Writing isn’t brain surgery, but it’s rare when someone adept at the latter is also so accomplished at the former. Searching for meaning and purpose in his life, Kalanithi pursued a doctorate in literature and had felt certain that he wouldn’t enter the field of medicine, in which his father and other members of his family excelled. “But I couldn’t let go of the question,” he writes, after realizing that his goals “didn’t quite fit in an English department.” “Where did biology, morality, literature and philosophy intersect?” So he decided to set aside his doctoral dissertation and belatedly prepare for medical school, which “would allow me a chance to find answers that are not in books, to find a different sort of sublime, to forge relationships with the suffering, and to keep following the question of what makes human life meaningful, even in the face of death and decay.” The author’s empathy undoubtedly made him an exceptional doctor, and the precision of his prose—as well as the moral purpose underscoring it—suggests that he could have written a good book on any subject he chose.
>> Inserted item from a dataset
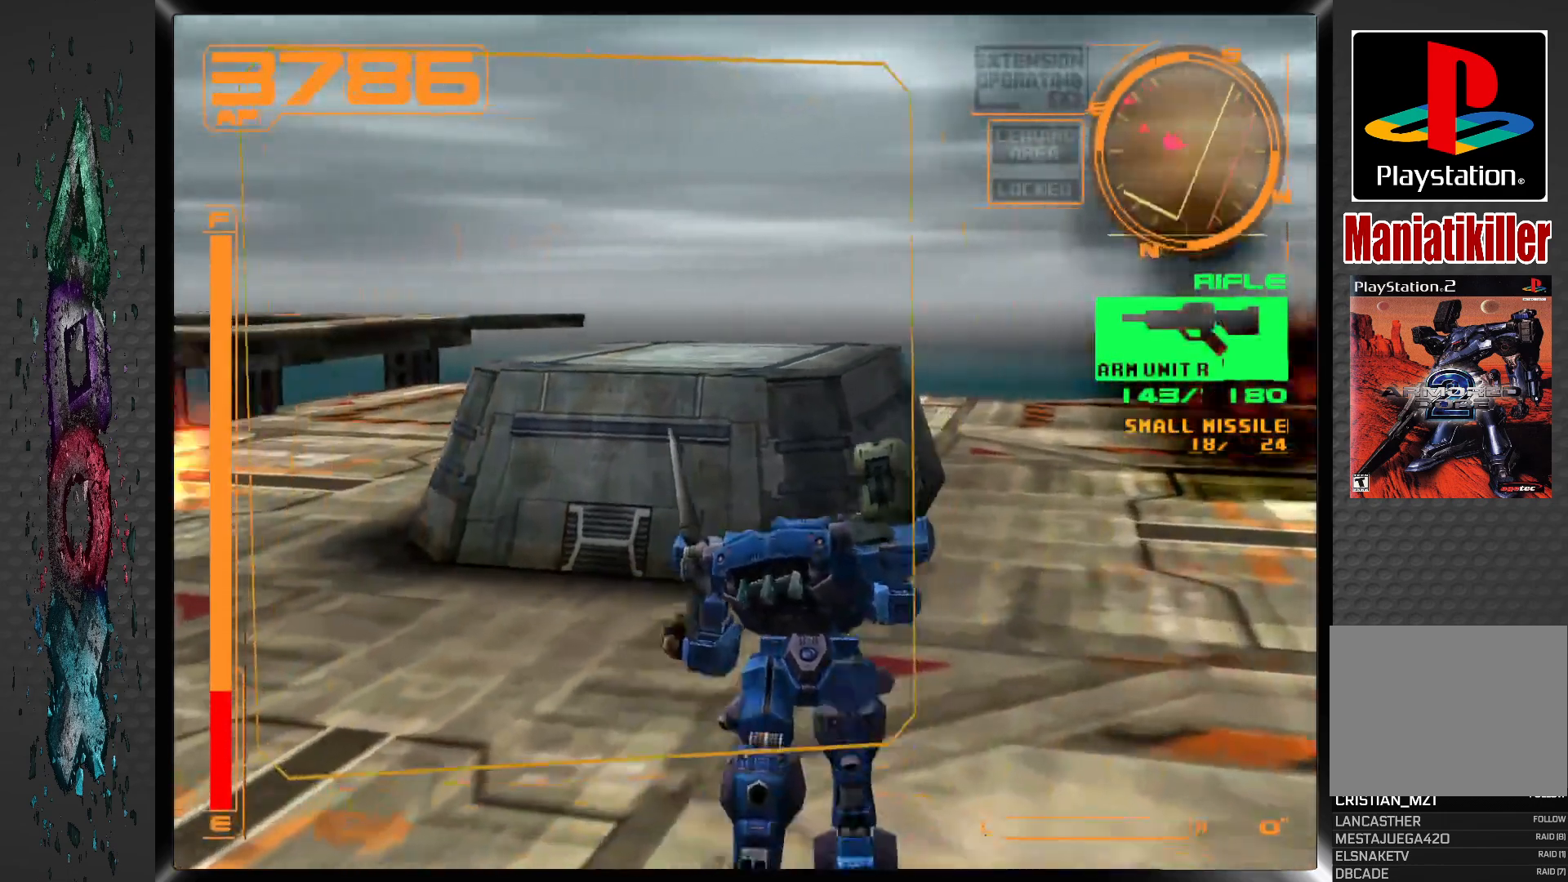
{"buttons": ["R1", "DPAD_UP", "DPAD_LEFT"], "left_stick": "center", "right_stick": "center", "events": []}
Part of what makes this book so essential is the fact that it was written under a death sentence following the diagnosis that upended his life, just as he was preparing to end his residency and attract offers at the top of his profession. Kalanithi learned he might have 10 years to live or perhaps five. Should he return to neurosurgery (he could and did), or should he write (he also did)? Should he and his wife have a baby? They did, eight months before he died, which was less than two years after the original diagnosis. “The fact of death is unsettling,” he understates. “Yet there is no other way to live.”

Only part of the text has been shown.